“Mr Turner possesses, simultaneously with the knack of astonishing, the knack of cloying and blurring. He is intoxicated with exotic masses and meanings. He has visual genius; his images expand in the mind’s eye. Yet, once he has created a scene, he does nothing with it. He has not the firmness to finish what he gloriously begins.” M. V. D.
+ − Nation 110:855 Je 26 ’20 160w + N Y Times 25:194 Ap 18 ’20 200w
“Turner’s ‘The dark wind’ is first of all a book of color and beautiful rhythms. He possesses the virtue of flinging lovely pictures before the reader, not the hard emphasized colors that cry from Miss Amy Lowell’s efforts, but a soft yet glittering mingling of hues that is warm with sunlight and harmonious with spring and autumn.”

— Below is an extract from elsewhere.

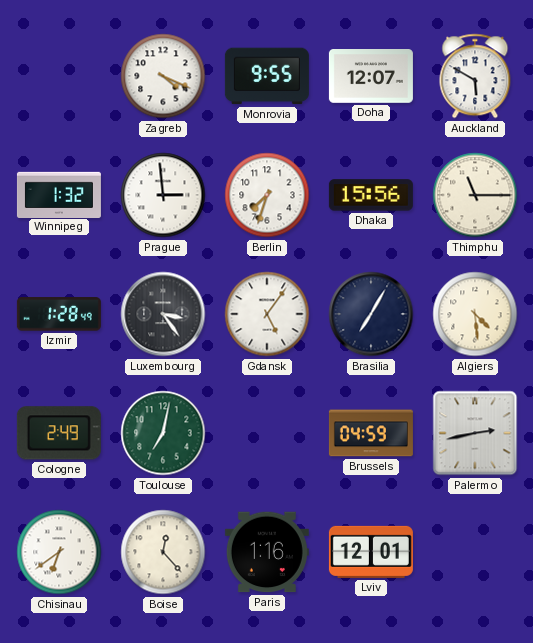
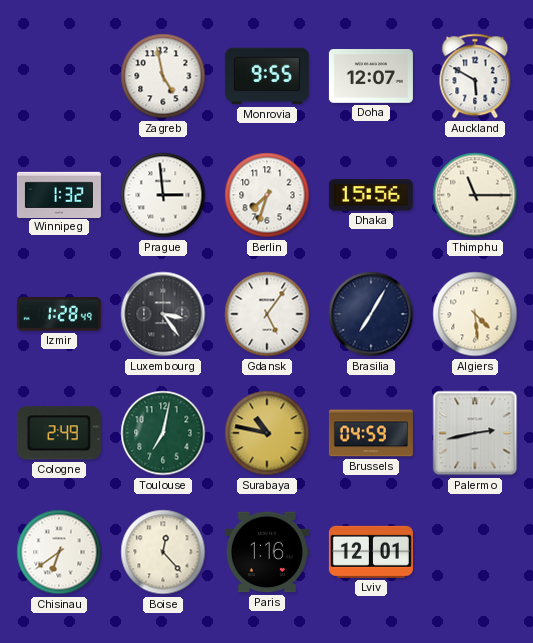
Zagreb: 4:19 -> 4:58
Surabaya: none -> 10:47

+ N Y Times 25:16 Je 27 ’20 700w
TURPIN, EDNA HENRY LEE. Treasure mountain. il *$1.75 (3c) Century
20–16341
This story for girls has a picturesque setting in the southern mountains. Page Ruffin, the young heroine, is helped out of a dangerous situation by a mountain boy who gives his name as Harson Ruffyan. She is struck with the likeness to her own name and her teasing companions see a facial resemblance as well. Page’s father suspects a real relationship but he is angrily turned away by Mac Ruffyan, who refuses to recognize the kinship. On another occasion Page is lost on the mountain and is rescued by Mac Ruffyan and taken to his cabin home. Here she sees her possible cousin in a new light and becomes his champion. In the meantime her father has been investigating family history to learn the secret of the relationship. A second mystery of the story, which leads to a still more thrilling adventure and rescue, is concerned with a cave, buried treasure and a ghost. Incidentally the author introduces the lesson of wild flower preservation.
“Will interest girls from ten to fifteen.”